For every entry below, give it back exactly and leave out any image.

SOURCE INFORMATION:
• • • •
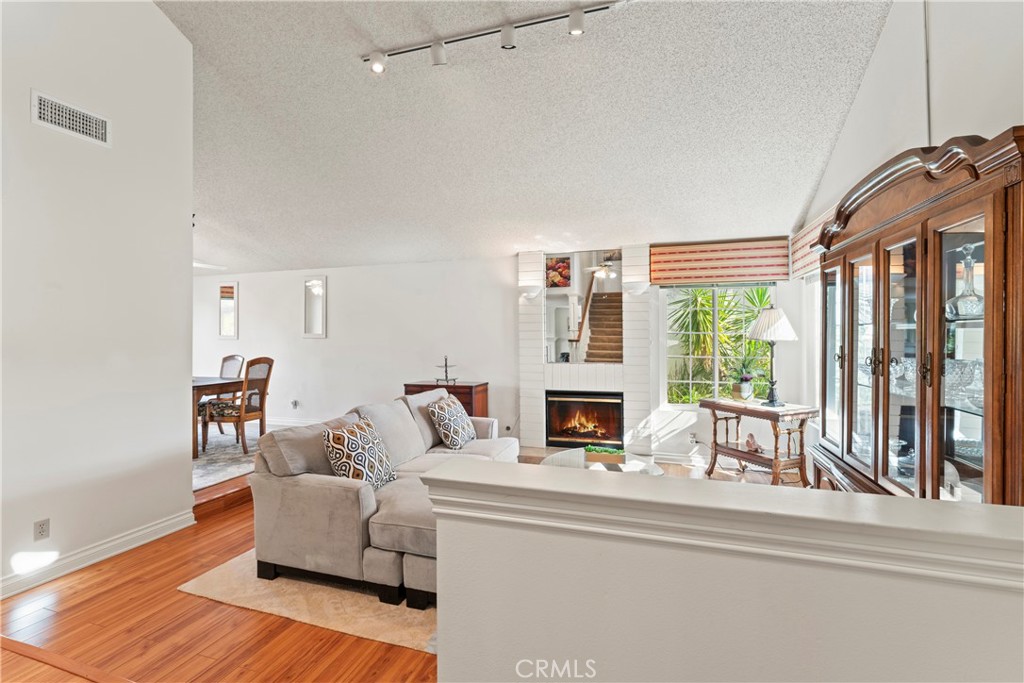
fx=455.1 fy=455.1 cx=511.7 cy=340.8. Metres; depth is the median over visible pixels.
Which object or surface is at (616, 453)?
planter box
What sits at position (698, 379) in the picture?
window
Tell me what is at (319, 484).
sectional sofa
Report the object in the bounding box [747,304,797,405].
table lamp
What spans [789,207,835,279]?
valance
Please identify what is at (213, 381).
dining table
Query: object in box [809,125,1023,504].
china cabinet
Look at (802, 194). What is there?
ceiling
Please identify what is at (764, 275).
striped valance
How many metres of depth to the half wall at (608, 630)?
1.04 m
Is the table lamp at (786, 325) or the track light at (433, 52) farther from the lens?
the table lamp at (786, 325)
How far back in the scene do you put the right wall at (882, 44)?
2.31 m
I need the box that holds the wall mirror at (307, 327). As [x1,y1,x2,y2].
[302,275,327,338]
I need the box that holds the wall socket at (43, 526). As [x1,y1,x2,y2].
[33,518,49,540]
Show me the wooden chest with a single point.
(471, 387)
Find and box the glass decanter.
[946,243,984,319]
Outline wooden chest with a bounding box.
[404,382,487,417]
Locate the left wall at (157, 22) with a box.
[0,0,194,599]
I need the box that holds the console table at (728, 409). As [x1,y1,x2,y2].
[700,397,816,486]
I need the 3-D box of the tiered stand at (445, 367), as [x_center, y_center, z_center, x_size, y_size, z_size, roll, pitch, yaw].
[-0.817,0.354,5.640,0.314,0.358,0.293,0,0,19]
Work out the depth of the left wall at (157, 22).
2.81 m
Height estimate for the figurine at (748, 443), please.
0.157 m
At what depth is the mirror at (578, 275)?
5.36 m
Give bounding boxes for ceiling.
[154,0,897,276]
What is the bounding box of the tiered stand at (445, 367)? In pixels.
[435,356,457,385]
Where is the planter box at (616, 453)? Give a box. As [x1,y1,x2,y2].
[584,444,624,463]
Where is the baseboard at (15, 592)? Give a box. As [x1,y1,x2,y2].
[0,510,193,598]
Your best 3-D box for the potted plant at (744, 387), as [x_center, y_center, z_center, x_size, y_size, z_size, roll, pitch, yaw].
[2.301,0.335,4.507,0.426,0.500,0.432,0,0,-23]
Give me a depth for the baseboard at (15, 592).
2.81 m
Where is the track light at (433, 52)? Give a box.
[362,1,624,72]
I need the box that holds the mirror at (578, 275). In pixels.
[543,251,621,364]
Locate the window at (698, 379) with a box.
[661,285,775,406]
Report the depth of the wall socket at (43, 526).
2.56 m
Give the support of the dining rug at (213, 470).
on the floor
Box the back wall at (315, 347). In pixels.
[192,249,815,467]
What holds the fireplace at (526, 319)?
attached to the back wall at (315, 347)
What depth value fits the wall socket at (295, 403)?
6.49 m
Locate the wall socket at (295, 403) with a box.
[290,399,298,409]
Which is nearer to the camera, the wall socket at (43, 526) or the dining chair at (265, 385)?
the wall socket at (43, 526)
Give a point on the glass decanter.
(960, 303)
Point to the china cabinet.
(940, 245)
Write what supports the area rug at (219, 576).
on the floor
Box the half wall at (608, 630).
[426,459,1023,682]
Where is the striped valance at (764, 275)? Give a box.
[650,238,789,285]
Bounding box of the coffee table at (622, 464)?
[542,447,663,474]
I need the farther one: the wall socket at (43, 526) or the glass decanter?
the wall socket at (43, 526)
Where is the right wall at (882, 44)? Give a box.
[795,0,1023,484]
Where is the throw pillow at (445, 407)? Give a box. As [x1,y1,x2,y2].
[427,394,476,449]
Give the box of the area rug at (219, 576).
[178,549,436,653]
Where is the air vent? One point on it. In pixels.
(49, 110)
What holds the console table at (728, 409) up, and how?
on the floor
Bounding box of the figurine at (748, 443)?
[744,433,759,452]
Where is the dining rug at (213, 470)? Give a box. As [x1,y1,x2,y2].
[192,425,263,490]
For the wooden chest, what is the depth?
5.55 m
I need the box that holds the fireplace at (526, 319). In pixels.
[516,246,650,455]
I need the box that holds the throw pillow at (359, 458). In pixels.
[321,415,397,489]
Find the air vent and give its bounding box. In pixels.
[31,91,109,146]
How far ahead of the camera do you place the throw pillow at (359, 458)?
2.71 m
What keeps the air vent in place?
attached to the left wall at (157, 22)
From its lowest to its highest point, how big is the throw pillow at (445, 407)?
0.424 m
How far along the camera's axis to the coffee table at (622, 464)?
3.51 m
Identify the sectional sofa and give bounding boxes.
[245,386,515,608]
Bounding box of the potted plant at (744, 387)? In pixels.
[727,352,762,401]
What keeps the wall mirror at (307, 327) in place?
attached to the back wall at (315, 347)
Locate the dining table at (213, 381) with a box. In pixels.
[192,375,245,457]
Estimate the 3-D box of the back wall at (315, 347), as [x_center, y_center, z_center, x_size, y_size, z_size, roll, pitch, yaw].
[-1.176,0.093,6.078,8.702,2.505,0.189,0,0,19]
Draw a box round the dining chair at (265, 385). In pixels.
• • • •
RESULT FOR THIS EXERCISE:
fx=455.1 fy=455.1 cx=511.7 cy=340.8. Metres; depth is the median over visible pixels.
Which object or surface is at (616, 453)?
planter box
What sits at position (698, 379) in the picture?
window
Tell me what is at (319, 484).
sectional sofa
Report the object in the bounding box [747,304,797,405].
table lamp
What spans [789,207,835,279]?
valance
Please identify what is at (213, 381).
dining table
Query: object in box [809,125,1023,504].
china cabinet
Look at (802, 194). What is there?
ceiling
Please identify what is at (764, 275).
striped valance
How many metres of depth to the half wall at (608, 630)?
1.04 m
Is the table lamp at (786, 325) or the track light at (433, 52) farther from the lens?
the table lamp at (786, 325)
How far back in the scene do you put the right wall at (882, 44)?
2.31 m
I need the box that holds the wall mirror at (307, 327). As [x1,y1,x2,y2].
[302,275,327,338]
I need the box that holds the wall socket at (43, 526). As [x1,y1,x2,y2].
[33,518,49,540]
Show me the wooden chest with a single point.
(471, 387)
Find and box the glass decanter.
[946,243,984,319]
Outline wooden chest with a bounding box.
[404,382,487,417]
Locate the left wall at (157, 22) with a box.
[0,0,194,599]
I need the box that holds the console table at (728, 409). As [x1,y1,x2,y2].
[700,397,816,486]
I need the 3-D box of the tiered stand at (445, 367), as [x_center, y_center, z_center, x_size, y_size, z_size, roll, pitch, yaw].
[-0.817,0.354,5.640,0.314,0.358,0.293,0,0,19]
Work out the depth of the left wall at (157, 22).
2.81 m
Height estimate for the figurine at (748, 443), please.
0.157 m
At what depth is the mirror at (578, 275)?
5.36 m
Give bounding boxes for ceiling.
[154,0,897,276]
What is the bounding box of the tiered stand at (445, 367)? In pixels.
[435,356,457,385]
Where is the planter box at (616, 453)? Give a box. As [x1,y1,x2,y2].
[584,444,624,463]
Where is the baseboard at (15, 592)? Give a box. As [x1,y1,x2,y2].
[0,510,193,598]
Your best 3-D box for the potted plant at (744, 387), as [x_center, y_center, z_center, x_size, y_size, z_size, roll, pitch, yaw].
[2.301,0.335,4.507,0.426,0.500,0.432,0,0,-23]
Give me a depth for the baseboard at (15, 592).
2.81 m
Where is the track light at (433, 52)? Give a box.
[362,1,624,72]
I need the box that holds the mirror at (578, 275). In pixels.
[543,251,621,364]
Locate the window at (698, 379) with a box.
[661,285,775,406]
Report the depth of the wall socket at (43, 526).
2.56 m
Give the support of the dining rug at (213, 470).
on the floor
Box the back wall at (315, 347). In pixels.
[192,249,815,467]
What holds the fireplace at (526, 319)?
attached to the back wall at (315, 347)
What depth value fits the wall socket at (295, 403)?
6.49 m
Locate the wall socket at (295, 403) with a box.
[290,399,298,409]
Which is nearer to the camera, the wall socket at (43, 526) or the dining chair at (265, 385)?
the wall socket at (43, 526)
Give a point on the glass decanter.
(960, 303)
Point to the china cabinet.
(940, 245)
Write what supports the area rug at (219, 576).
on the floor
Box the half wall at (608, 630).
[426,459,1023,682]
Where is the striped valance at (764, 275)? Give a box.
[650,238,789,285]
Bounding box of the coffee table at (622, 464)?
[542,447,663,474]
I need the farther one: the wall socket at (43, 526) or the glass decanter?
the wall socket at (43, 526)
Where is the right wall at (882, 44)? Give a box.
[795,0,1023,484]
Where is the throw pillow at (445, 407)? Give a box. As [x1,y1,x2,y2].
[427,394,476,449]
Give the box of the area rug at (219, 576).
[178,549,436,653]
Where is the air vent? One point on it. In pixels.
(49, 110)
What holds the console table at (728, 409) up, and how?
on the floor
Bounding box of the figurine at (748, 443)?
[744,433,759,452]
Where is the dining rug at (213, 470)? Give a box. As [x1,y1,x2,y2].
[192,425,263,490]
For the wooden chest, what is the depth?
5.55 m
I need the box that holds the fireplace at (526, 319). In pixels.
[516,246,650,455]
I need the box that holds the throw pillow at (359, 458). In pixels.
[321,415,397,489]
Find the air vent and give its bounding box. In pixels.
[31,91,109,146]
How far ahead of the camera do you place the throw pillow at (359, 458)?
2.71 m
What keeps the air vent in place?
attached to the left wall at (157, 22)
From its lowest to its highest point, how big is the throw pillow at (445, 407)?
0.424 m
How far along the camera's axis to the coffee table at (622, 464)?
3.51 m
Identify the sectional sofa and give bounding boxes.
[245,386,515,608]
Bounding box of the potted plant at (744, 387)? In pixels.
[727,352,762,401]
What keeps the wall mirror at (307, 327) in place?
attached to the back wall at (315, 347)
Locate the dining table at (213, 381) with a box. In pixels.
[192,375,245,457]
Estimate the 3-D box of the back wall at (315, 347), as [x_center, y_center, z_center, x_size, y_size, z_size, roll, pitch, yaw].
[-1.176,0.093,6.078,8.702,2.505,0.189,0,0,19]
Draw a box round the dining chair at (265, 385). In pixels.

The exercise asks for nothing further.